Flank wear. Flank wear is the only predictable mode of insert failure. As long as the work material remains consistent and the carbide grade remains the same, the user can calculate the rate at which the wear land will develop. Knowing this, the user can develop a schedule for indexing the insert before the wear leads to catastrophic failure. The amount of flank wear that is tolerable varies from operation to operation. Some technical information recommends indexing the insert at 0.030" flank wear, but this would be a catastrophic amount of wear for a small boring insert that may be only 0.040" thick. Inserts for bores less than 0.625" in diameter should be indexed after flank wear of 0.003" to 0.010".
Varying Hole Size
Inconsistent hole size is another boring problem that is not well covered in technical literature based on OD turning studies. Users seeking a solution to the problem will have to rely on whatever information they can gather from the parts.

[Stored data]
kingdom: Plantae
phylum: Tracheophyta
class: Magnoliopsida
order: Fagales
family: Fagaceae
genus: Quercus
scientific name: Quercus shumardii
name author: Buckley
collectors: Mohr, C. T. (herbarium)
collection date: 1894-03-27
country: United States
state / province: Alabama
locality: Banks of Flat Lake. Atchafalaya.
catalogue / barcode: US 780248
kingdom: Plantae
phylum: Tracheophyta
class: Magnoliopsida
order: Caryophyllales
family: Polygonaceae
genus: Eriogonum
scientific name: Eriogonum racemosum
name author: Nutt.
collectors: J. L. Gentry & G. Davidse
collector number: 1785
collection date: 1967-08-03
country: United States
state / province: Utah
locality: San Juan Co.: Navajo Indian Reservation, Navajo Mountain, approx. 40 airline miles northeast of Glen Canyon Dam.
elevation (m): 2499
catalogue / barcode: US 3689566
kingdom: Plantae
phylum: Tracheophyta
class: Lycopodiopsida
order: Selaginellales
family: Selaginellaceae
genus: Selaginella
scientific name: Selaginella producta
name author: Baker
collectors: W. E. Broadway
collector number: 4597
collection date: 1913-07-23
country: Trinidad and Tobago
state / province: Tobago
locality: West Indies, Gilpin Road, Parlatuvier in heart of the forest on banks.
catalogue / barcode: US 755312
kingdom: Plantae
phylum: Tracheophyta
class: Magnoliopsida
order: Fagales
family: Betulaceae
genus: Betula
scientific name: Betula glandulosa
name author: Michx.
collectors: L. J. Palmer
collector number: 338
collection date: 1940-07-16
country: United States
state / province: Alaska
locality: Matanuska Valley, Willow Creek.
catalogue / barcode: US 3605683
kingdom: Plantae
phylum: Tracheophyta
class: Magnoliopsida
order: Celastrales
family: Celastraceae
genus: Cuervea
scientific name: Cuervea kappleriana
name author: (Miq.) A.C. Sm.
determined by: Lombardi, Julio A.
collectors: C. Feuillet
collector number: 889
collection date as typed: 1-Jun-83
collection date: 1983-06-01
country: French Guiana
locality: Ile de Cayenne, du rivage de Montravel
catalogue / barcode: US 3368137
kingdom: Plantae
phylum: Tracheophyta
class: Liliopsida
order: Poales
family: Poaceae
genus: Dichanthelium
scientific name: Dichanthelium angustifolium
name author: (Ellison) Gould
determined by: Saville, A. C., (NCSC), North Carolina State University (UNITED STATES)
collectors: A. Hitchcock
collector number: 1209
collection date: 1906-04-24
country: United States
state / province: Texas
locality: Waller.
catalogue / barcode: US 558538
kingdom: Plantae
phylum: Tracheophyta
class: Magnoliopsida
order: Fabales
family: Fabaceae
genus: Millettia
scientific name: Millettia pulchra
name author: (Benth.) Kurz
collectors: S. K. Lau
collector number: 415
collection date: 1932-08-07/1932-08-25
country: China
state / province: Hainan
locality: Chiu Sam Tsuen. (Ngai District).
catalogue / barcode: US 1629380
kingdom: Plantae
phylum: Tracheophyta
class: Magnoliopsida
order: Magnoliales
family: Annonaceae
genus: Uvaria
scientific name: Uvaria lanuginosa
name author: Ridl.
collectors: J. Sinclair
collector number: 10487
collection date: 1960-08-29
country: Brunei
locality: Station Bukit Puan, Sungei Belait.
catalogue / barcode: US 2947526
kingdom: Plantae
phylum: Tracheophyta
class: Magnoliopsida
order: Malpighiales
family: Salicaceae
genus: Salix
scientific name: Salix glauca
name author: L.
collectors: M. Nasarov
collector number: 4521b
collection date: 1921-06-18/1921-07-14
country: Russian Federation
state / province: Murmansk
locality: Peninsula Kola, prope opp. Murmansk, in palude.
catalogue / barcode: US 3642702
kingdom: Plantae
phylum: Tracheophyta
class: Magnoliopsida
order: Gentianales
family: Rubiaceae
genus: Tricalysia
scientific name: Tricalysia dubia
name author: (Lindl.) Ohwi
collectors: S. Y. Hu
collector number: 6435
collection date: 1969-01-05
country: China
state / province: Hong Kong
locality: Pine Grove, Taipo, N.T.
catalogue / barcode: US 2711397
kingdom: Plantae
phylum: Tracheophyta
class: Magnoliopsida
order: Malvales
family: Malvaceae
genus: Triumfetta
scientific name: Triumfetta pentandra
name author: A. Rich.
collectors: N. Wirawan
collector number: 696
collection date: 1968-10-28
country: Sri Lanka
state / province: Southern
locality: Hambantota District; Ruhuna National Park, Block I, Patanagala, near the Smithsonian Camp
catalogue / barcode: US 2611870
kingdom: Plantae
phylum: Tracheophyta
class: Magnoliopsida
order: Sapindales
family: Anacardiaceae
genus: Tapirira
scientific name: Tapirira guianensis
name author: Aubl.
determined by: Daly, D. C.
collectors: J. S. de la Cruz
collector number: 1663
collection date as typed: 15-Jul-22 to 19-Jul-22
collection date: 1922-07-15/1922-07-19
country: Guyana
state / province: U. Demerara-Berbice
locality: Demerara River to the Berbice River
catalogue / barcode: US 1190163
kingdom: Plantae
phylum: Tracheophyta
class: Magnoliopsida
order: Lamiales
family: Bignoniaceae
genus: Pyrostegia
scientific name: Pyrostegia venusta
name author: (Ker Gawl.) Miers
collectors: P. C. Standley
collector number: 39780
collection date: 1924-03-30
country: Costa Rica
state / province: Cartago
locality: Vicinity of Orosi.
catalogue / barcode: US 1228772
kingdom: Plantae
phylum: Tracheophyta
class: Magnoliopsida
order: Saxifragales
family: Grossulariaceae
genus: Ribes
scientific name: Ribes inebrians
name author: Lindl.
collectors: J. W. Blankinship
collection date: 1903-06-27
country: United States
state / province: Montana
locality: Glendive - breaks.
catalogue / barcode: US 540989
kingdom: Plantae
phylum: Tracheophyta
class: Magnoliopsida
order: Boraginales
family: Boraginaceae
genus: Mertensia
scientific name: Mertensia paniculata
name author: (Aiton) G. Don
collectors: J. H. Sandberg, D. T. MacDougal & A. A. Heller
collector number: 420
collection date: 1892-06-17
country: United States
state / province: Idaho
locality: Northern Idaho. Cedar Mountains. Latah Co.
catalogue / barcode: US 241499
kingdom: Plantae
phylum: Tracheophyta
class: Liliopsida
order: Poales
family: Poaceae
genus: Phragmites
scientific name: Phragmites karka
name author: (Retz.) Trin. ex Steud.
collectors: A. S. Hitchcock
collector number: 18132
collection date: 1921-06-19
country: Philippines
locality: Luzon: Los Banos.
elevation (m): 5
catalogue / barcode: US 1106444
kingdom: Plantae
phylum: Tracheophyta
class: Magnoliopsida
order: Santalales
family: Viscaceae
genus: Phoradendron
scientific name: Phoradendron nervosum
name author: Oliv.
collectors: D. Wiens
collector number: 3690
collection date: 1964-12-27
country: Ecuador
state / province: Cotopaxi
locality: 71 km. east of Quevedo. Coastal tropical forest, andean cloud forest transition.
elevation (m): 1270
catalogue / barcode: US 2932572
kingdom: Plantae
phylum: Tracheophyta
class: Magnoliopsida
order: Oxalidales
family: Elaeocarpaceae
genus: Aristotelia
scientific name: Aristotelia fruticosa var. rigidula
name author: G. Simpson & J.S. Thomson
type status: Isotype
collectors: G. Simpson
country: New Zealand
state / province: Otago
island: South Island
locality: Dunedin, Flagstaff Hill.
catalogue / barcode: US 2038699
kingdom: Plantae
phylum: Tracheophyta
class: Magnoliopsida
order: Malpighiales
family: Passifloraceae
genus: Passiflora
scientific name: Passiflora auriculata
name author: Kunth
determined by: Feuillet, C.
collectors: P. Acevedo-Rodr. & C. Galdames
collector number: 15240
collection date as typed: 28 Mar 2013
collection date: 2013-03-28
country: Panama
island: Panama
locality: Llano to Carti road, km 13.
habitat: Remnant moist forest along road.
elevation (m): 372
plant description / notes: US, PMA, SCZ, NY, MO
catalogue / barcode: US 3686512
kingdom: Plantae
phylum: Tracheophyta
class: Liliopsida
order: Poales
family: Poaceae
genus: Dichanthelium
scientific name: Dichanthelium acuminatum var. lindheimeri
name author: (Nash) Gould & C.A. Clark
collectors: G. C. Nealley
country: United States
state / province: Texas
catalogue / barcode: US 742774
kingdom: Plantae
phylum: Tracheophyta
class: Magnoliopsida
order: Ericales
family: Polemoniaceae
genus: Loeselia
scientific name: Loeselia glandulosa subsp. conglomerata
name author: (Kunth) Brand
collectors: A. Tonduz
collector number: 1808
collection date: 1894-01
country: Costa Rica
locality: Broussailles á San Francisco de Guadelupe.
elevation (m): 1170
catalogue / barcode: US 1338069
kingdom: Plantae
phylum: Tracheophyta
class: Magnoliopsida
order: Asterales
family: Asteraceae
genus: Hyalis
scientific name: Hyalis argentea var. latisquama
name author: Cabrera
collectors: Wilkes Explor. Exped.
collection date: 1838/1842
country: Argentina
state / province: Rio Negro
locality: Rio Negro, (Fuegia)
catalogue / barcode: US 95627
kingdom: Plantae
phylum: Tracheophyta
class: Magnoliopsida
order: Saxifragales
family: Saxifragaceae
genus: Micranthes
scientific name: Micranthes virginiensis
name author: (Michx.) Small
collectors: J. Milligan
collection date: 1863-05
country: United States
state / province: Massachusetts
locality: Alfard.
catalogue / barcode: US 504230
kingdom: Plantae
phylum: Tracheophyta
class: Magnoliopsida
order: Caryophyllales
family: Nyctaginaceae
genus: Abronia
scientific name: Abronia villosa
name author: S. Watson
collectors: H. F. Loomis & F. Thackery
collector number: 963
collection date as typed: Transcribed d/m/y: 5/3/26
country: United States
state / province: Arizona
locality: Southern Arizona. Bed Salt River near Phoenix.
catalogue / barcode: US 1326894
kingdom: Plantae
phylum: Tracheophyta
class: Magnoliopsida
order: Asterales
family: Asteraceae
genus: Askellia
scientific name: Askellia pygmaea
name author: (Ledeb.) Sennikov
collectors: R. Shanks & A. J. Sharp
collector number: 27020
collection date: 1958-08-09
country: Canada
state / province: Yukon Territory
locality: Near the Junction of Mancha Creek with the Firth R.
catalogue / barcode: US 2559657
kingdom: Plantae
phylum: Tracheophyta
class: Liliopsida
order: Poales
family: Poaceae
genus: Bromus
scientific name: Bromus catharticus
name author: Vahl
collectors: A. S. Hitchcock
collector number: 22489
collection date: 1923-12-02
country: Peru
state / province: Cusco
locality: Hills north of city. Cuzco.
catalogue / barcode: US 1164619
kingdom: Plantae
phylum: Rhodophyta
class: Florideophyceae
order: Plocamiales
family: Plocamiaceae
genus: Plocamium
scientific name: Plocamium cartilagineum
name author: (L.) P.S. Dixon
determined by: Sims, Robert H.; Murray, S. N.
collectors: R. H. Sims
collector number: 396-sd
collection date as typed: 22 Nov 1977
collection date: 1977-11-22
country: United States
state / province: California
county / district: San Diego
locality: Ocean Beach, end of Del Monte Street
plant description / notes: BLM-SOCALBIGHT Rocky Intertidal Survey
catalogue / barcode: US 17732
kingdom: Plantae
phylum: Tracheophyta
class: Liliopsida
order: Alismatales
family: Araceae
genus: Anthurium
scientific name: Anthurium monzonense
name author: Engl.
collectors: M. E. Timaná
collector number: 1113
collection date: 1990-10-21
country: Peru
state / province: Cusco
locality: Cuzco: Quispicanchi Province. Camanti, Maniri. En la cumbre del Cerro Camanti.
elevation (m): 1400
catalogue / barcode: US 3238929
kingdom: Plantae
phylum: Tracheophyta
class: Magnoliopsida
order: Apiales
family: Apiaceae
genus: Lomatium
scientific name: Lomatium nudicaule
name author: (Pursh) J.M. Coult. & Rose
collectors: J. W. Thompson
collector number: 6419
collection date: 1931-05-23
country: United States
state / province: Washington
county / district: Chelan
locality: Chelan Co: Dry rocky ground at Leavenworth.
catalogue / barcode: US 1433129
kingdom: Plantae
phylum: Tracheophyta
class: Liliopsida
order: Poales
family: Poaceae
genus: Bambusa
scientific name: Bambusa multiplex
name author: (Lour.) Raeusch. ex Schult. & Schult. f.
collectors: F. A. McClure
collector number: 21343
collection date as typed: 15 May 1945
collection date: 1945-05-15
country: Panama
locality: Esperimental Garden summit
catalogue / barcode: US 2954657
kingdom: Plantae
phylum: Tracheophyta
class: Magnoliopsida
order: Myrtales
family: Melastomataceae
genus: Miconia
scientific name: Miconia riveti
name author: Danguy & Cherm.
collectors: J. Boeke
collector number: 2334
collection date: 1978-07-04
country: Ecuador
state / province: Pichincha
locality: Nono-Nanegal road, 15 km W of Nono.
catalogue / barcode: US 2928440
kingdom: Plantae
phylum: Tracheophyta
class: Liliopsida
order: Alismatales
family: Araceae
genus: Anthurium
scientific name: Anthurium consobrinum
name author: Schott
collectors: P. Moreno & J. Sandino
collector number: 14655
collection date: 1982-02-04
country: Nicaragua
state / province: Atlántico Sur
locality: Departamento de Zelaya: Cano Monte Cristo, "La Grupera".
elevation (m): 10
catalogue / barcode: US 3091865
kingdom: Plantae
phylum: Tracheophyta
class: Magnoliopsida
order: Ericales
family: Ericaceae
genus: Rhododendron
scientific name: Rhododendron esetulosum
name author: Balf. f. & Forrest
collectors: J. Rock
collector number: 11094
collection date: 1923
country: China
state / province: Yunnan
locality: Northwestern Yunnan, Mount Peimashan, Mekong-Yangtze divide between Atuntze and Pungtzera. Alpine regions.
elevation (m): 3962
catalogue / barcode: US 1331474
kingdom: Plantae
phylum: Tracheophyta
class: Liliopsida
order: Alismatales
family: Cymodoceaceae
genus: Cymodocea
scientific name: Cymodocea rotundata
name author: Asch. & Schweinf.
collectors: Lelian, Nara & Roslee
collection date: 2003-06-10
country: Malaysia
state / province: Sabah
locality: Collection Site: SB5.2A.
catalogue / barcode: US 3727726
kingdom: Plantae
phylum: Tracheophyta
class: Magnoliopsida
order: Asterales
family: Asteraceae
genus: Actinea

● **EXERCISES**:
1. Decide whether each statement below agrees with the supplied passage on insert wear and hole size, answering yes or no and quoting the words of the passage that settle it.
(a) Flank wear is the only predictable mode of insert failure.
(b) Inserts for bores less than 0.625" in diameter should be indexed at 0.030" flank wear.
(c) Inconsistent hole size is well covered in technical literature based on OD turning studies.
2. Echo the listing exactly, starting at its first line and stopping after the line that contains "country: Trinidad and Tobago".

● **TASK-BY-TASK OUTPUTS**:
1.
(a) Yes: "Flank wear is the only predictable mode of insert failure."
(b) No: "Inserts for bores less than 0.625" in diameter should be indexed after flank wear of 0.003" to 0.010"."
(c) No: "Inconsistent hole size is another boring problem that is not well covered in technical literature based on OD turning studies."

2.
kingdom: Plantae
phylum: Tracheophyta
class: Magnoliopsida
order: Fagales
family: Fagaceae
genus: Quercus
scientific name: Quercus shumardii
name author: Buckley
collectors: Mohr, C. T. (herbarium)
collection date: 1894-03-27
country: United States
state / province: Alabama
locality: Banks of Flat Lake. Atchafalaya.
catalogue / barcode: US 780248
kingdom: Plantae
phylum: Tracheophyta
class: Magnoliopsida
order: Caryophyllales
family: Polygonaceae
genus: Eriogonum
scientific name: Eriogonum racemosum
name author: Nutt.
collectors: J. L. Gentry & G. Davidse
collector number: 1785
collection date: 1967-08-03
country: United States
state / province: Utah
locality: San Juan Co.: Navajo Indian Reservation, Navajo Mountain, approx. 40 airline miles northeast of Glen Canyon Dam.
elevation (m): 2499
catalogue / barcode: US 3689566
kingdom: Plantae
phylum: Tracheophyta
class: Lycopodiopsida
order: Selaginellales
family: Selaginellaceae
genus: Selaginella
scientific name: Selaginella producta
name author: Baker
collectors: W. E. Broadway
collector number: 4597
collection date: 1913-07-23
country: Trinidad and Tobago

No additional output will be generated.